Suivante

1. La légistique en général

1.1 La notion de légistique

1.1.1 Définition
1.1.2 Choix du terme
1.1.3 La légistique matérielle et la légistique formelle
1.1.4 Ce que n'est pas la légistique

1.1.1 La définition

La légistique a pour objet d’exposer les connaissances et les méthodes qui peuvent être mises au service de la formation de la législation. Le terme de législation désigne ici tout acte général et abstrait émanant des pouvoirs publics (parlement, gouvernement, administration).

On se reportera à la définition de Chevallier :

"La légistique est une "science" (science appliquée) de la législation, qui cherche à déterminer les meilleures modalités d'élaboration, de rédaction, d'édiction et d'application des normes"

(Chevallier 1995:15)

1.1.2 Le choix du terme

Le premier ouvrage exhaustif a été édité par Peter NOLL en 1973. Il était intitulé Gesetzgebungslehre. Pour rendre cette expression, on a longtemps parlé en français de méthode législative, parce que le cœur de la nouvelle discipline consistait à mettre au service de la législation les méthodes des sciences humaines et tout particulièrement des sciences sociales. Le terme méthode législative était pourtant mal choisi, car il donnait l’impression que la discipline n’était faite que de prescriptions, de recettes pour améliorer la législation. Il ne met pas en suffisamment en valeur les aspects cognitifs de la discipline.

Avec plus d’exactitude, Mader (1985) parle de science de la législation de la même façon que l’on a parlé de science administrative pour désigner l’approche de l’administration à l’aide des sciences sociales.

On parle aussi de légistique. Ce terme a tout d’abord été utilisé de manière étroite pour désigner les préceptes qui peuvent servir à améliorer la rédaction des lois (voir Rémy 1994). Cette acception s’explique par des raisons historiques. Les premiers balbutiements de la méthode législative ont concerné la rédaction des lois. Mais rien ne justifie aujourd’hui l’adoption d’une acception aussi limitée. Le terme est depuis quelque temps utilisé dans un sens plus large (Chevallier 1993 : 143). C’est lui que nous choisissons dès lors à la place du terme trop étroit de méthode législative.

1.1.3 La légistique matérielle et la légistique formelle

Deux grands secteurs de la légistique peuvent être distingués:

d’une part les principes et connaissances qui servent à renforcer l’efficacité de la législation;
de l’autre ceux qui tendent à améliorer la communication législative.

Dans le premier cas, nous parlons de légistique matérielle. Dans le second de légistique formelle (ou communicationnelle).

La légistique matérielle et la légistique formelle correspondent à deux systèmes d’action. La première porte sur le contenu de la matière à réglementer, détermine la manière avec laquelle un problème est ou doit être réglementé. La deuxième porte sur la mise en forme du projet normatif, de sa transformation en textes légaux.
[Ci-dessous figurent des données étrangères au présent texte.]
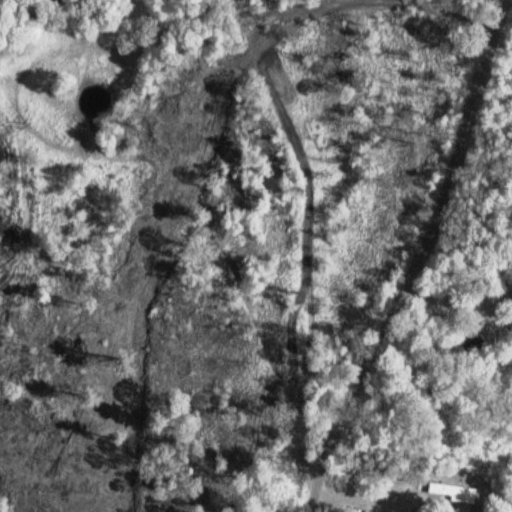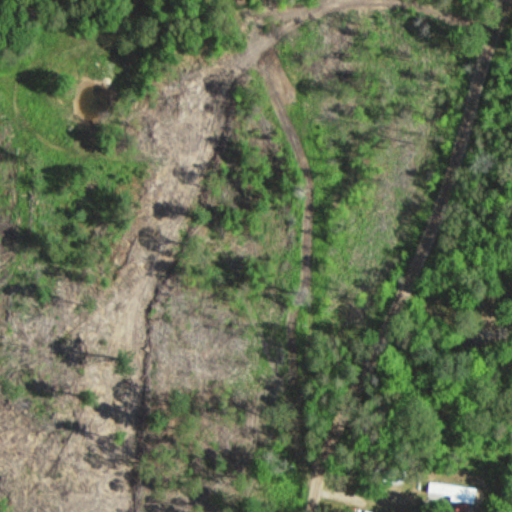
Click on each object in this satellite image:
road: (361, 0)
road: (419, 259)
building: (472, 344)
building: (452, 491)
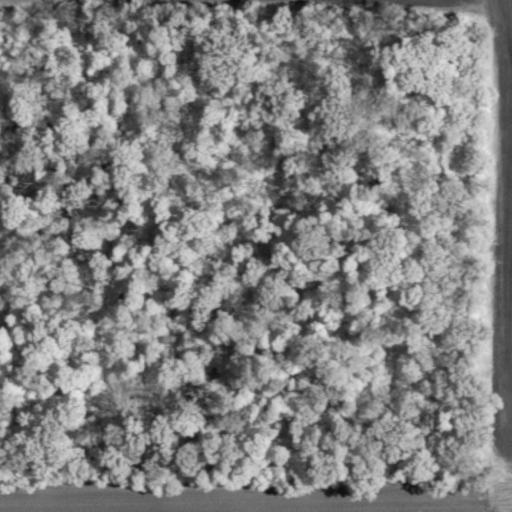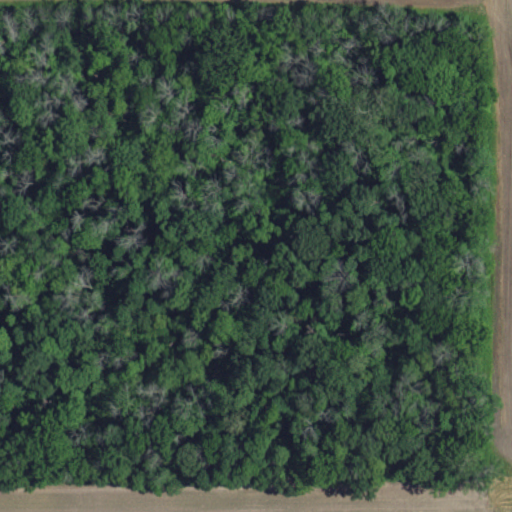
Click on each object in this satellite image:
crop: (256, 256)
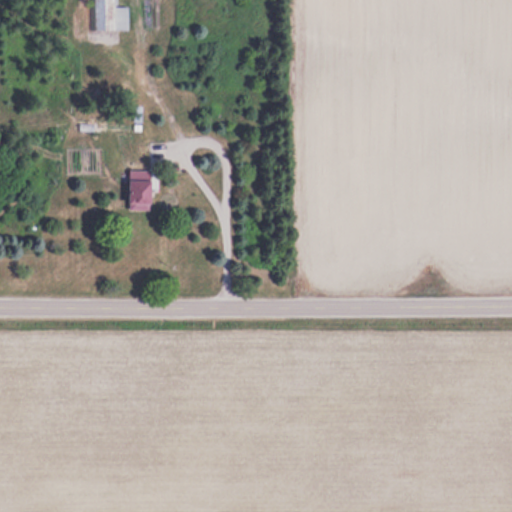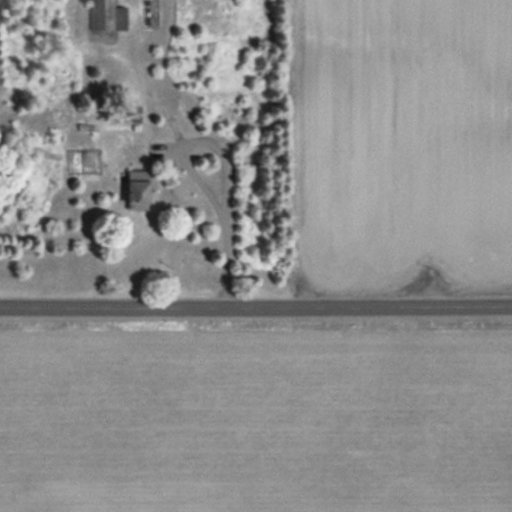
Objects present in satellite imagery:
building: (99, 15)
road: (225, 161)
building: (140, 189)
road: (256, 306)
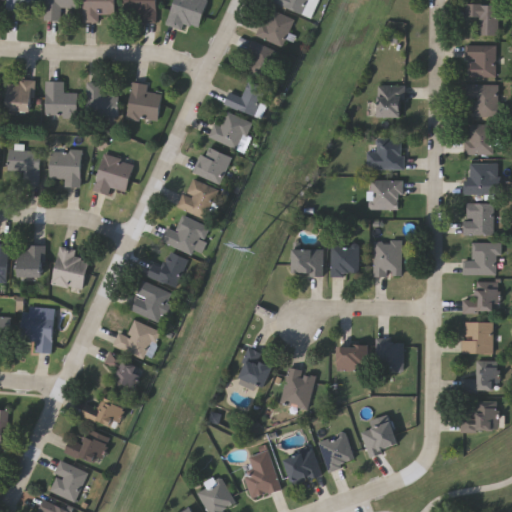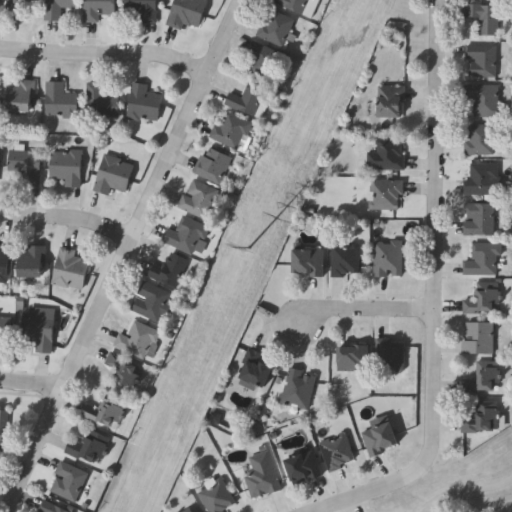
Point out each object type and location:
building: (1, 5)
building: (295, 5)
building: (298, 6)
building: (20, 7)
building: (24, 8)
building: (57, 8)
building: (61, 9)
building: (97, 9)
building: (142, 9)
building: (101, 10)
building: (145, 11)
building: (186, 13)
building: (190, 14)
building: (488, 19)
building: (275, 26)
building: (279, 29)
road: (100, 53)
building: (263, 59)
building: (480, 60)
building: (266, 62)
building: (483, 63)
building: (0, 92)
building: (20, 94)
building: (24, 97)
building: (249, 98)
building: (59, 99)
building: (390, 99)
building: (100, 101)
building: (252, 101)
building: (486, 101)
building: (63, 102)
building: (394, 102)
building: (143, 103)
building: (104, 104)
building: (147, 106)
building: (231, 129)
building: (234, 132)
building: (479, 138)
building: (482, 141)
building: (386, 153)
building: (390, 156)
building: (0, 162)
building: (25, 163)
building: (212, 163)
building: (66, 165)
building: (215, 166)
building: (29, 167)
building: (69, 168)
building: (113, 174)
building: (117, 177)
building: (485, 180)
building: (385, 193)
building: (388, 196)
building: (198, 197)
building: (201, 200)
building: (479, 217)
road: (66, 218)
building: (482, 221)
road: (430, 230)
building: (186, 234)
building: (190, 237)
power tower: (252, 247)
road: (120, 255)
building: (388, 257)
building: (4, 259)
building: (345, 259)
building: (308, 260)
building: (391, 260)
building: (32, 261)
building: (348, 262)
building: (487, 262)
building: (5, 263)
building: (35, 263)
building: (311, 263)
building: (70, 268)
building: (168, 269)
building: (73, 271)
building: (171, 272)
building: (150, 300)
building: (487, 301)
building: (154, 303)
road: (362, 303)
building: (5, 326)
building: (7, 330)
building: (39, 330)
building: (42, 333)
building: (478, 336)
building: (137, 339)
building: (482, 339)
building: (141, 342)
building: (390, 353)
building: (353, 356)
building: (393, 356)
building: (356, 359)
building: (256, 368)
building: (260, 371)
building: (123, 372)
building: (126, 375)
building: (487, 380)
road: (31, 381)
building: (298, 386)
building: (302, 390)
building: (108, 410)
building: (112, 413)
building: (486, 419)
building: (4, 427)
building: (5, 430)
building: (380, 436)
building: (384, 440)
building: (90, 445)
building: (93, 448)
building: (337, 450)
building: (340, 453)
building: (303, 463)
building: (306, 467)
building: (263, 472)
building: (266, 476)
building: (68, 480)
building: (72, 483)
park: (452, 483)
road: (367, 490)
road: (465, 491)
building: (217, 496)
building: (220, 498)
parking lot: (346, 504)
building: (52, 507)
building: (53, 508)
building: (187, 509)
building: (192, 510)
road: (365, 512)
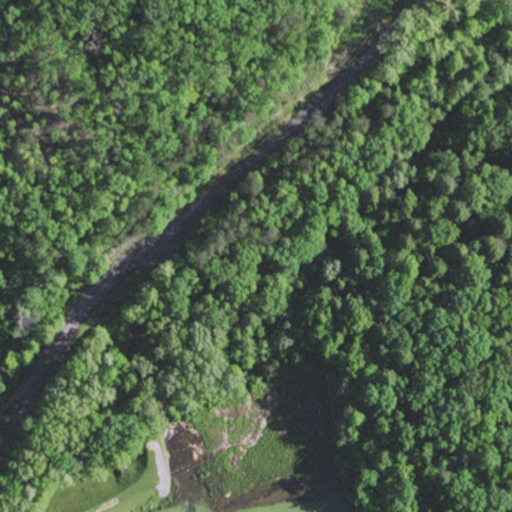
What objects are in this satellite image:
road: (395, 10)
road: (192, 212)
road: (226, 308)
road: (116, 330)
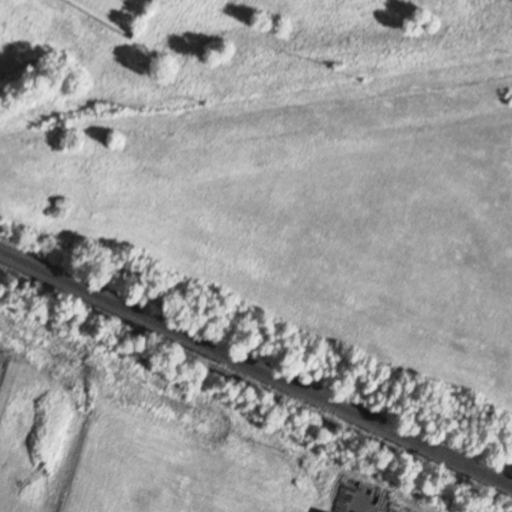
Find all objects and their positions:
railway: (255, 370)
building: (398, 509)
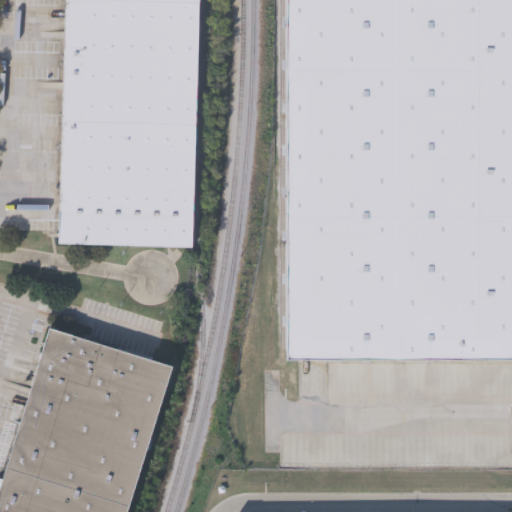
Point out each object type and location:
road: (6, 91)
building: (127, 123)
building: (128, 124)
railway: (285, 162)
building: (400, 178)
building: (399, 181)
railway: (199, 210)
railway: (235, 258)
railway: (225, 259)
road: (74, 267)
road: (75, 314)
road: (406, 412)
building: (71, 427)
building: (80, 430)
road: (363, 501)
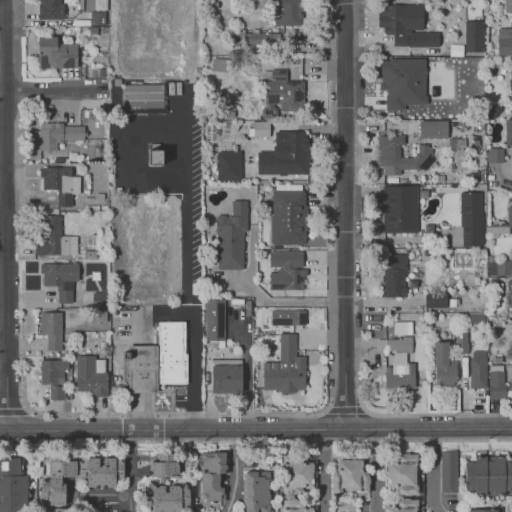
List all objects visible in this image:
building: (507, 5)
building: (508, 5)
building: (50, 9)
building: (51, 9)
building: (287, 12)
building: (288, 13)
building: (405, 24)
building: (406, 25)
building: (472, 35)
building: (473, 35)
building: (255, 38)
building: (504, 41)
building: (504, 41)
building: (55, 53)
building: (55, 53)
building: (220, 64)
building: (220, 64)
building: (402, 81)
building: (510, 81)
building: (402, 82)
building: (510, 82)
road: (11, 83)
road: (55, 90)
building: (281, 92)
building: (282, 93)
building: (142, 95)
building: (143, 95)
building: (259, 127)
building: (260, 128)
building: (432, 128)
building: (432, 129)
building: (508, 130)
building: (508, 130)
building: (56, 134)
building: (56, 135)
building: (284, 153)
building: (285, 154)
building: (495, 154)
building: (495, 154)
building: (400, 155)
building: (401, 156)
building: (227, 164)
building: (227, 165)
building: (60, 183)
building: (60, 183)
building: (287, 186)
building: (399, 208)
building: (399, 208)
road: (342, 215)
building: (509, 215)
building: (287, 216)
building: (509, 216)
building: (287, 217)
building: (470, 218)
building: (470, 218)
building: (230, 235)
building: (231, 236)
building: (54, 238)
building: (54, 239)
road: (186, 259)
building: (499, 267)
building: (499, 268)
building: (285, 270)
building: (286, 270)
building: (393, 275)
building: (394, 275)
building: (60, 278)
building: (60, 278)
building: (510, 295)
building: (510, 295)
road: (12, 298)
building: (436, 300)
road: (282, 301)
road: (163, 312)
building: (287, 317)
building: (287, 317)
building: (213, 319)
building: (214, 319)
building: (401, 327)
building: (511, 327)
building: (401, 328)
building: (50, 329)
building: (51, 329)
building: (511, 335)
building: (461, 342)
building: (461, 342)
building: (158, 359)
building: (160, 360)
building: (442, 364)
building: (442, 364)
building: (284, 367)
building: (284, 367)
building: (477, 368)
building: (477, 369)
building: (398, 371)
building: (399, 372)
building: (90, 374)
building: (90, 374)
building: (52, 376)
building: (53, 376)
building: (226, 379)
building: (497, 382)
building: (497, 383)
road: (343, 409)
road: (13, 410)
road: (256, 414)
road: (430, 414)
road: (256, 430)
road: (255, 439)
building: (167, 467)
building: (168, 468)
building: (99, 470)
building: (100, 471)
road: (129, 471)
road: (233, 471)
road: (435, 471)
building: (448, 471)
building: (449, 472)
building: (399, 473)
building: (400, 473)
building: (211, 474)
building: (211, 475)
building: (295, 475)
building: (487, 475)
building: (488, 475)
building: (296, 476)
building: (348, 478)
building: (348, 478)
building: (11, 486)
building: (11, 486)
building: (166, 497)
building: (166, 497)
road: (330, 505)
building: (402, 505)
building: (292, 506)
building: (292, 506)
building: (403, 506)
building: (482, 510)
building: (484, 510)
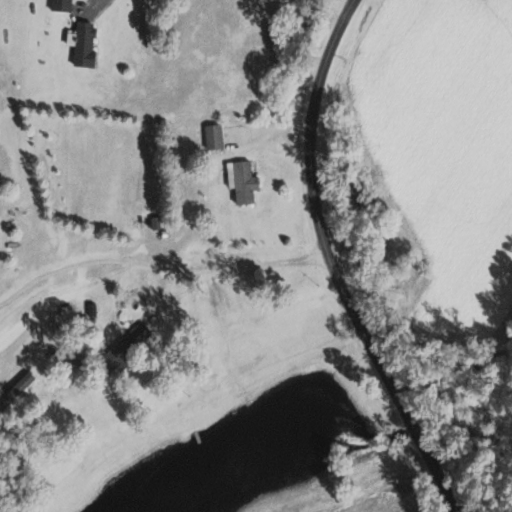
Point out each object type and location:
building: (65, 5)
building: (88, 43)
building: (217, 136)
building: (247, 181)
road: (149, 262)
road: (331, 265)
building: (138, 336)
building: (15, 393)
Les deux systèmes sont en relation étroite. La qualité du texte établi dépendra de la manière avec laquelle le projet de réglementation aura été formé. Les effets produits par une réglementation peuvent dépendre de la qualité du texte établi. La phase de l'adoption de la législation consiste à traduire des solutions qui ont été conceptualisées en un message susceptible d'être communiqué. Une mauvaise conception des solutions peut engendrer un message de mauvaise qualité. Celui-ci peut à son tour constituer le problème que pose une législation. L'interprétation contemporaine en fonction des effets produits par la norme (Folgenorientierung) suppose que le récepteur du message législatif consulte le système d'action avant de se déterminer sur le sens de la norme.

Les relations entre les deux systèmes peuvent être schématisées comme suit :

1.1.4 Ce que n'est pas la légistique (définition négative)

La limitation de la légistique à ces deux champs formels et matériels procède d’un choix délibéré. On évoquera aussi les règles juridiques sur la procédure législative, qui sont traitées par le droit constitutionnel et le droit administratif. Conçue comme une science de l’action des pouvoirs publics, la légistique n’est pas centrée sur l’analyse du processus politique (rôle des partis, des groupes), sujets de prédilection de la science politique dès son origine. En revanche, la légistique est fortement tributaire d’une autre science de l’action : la science des politiques publiques.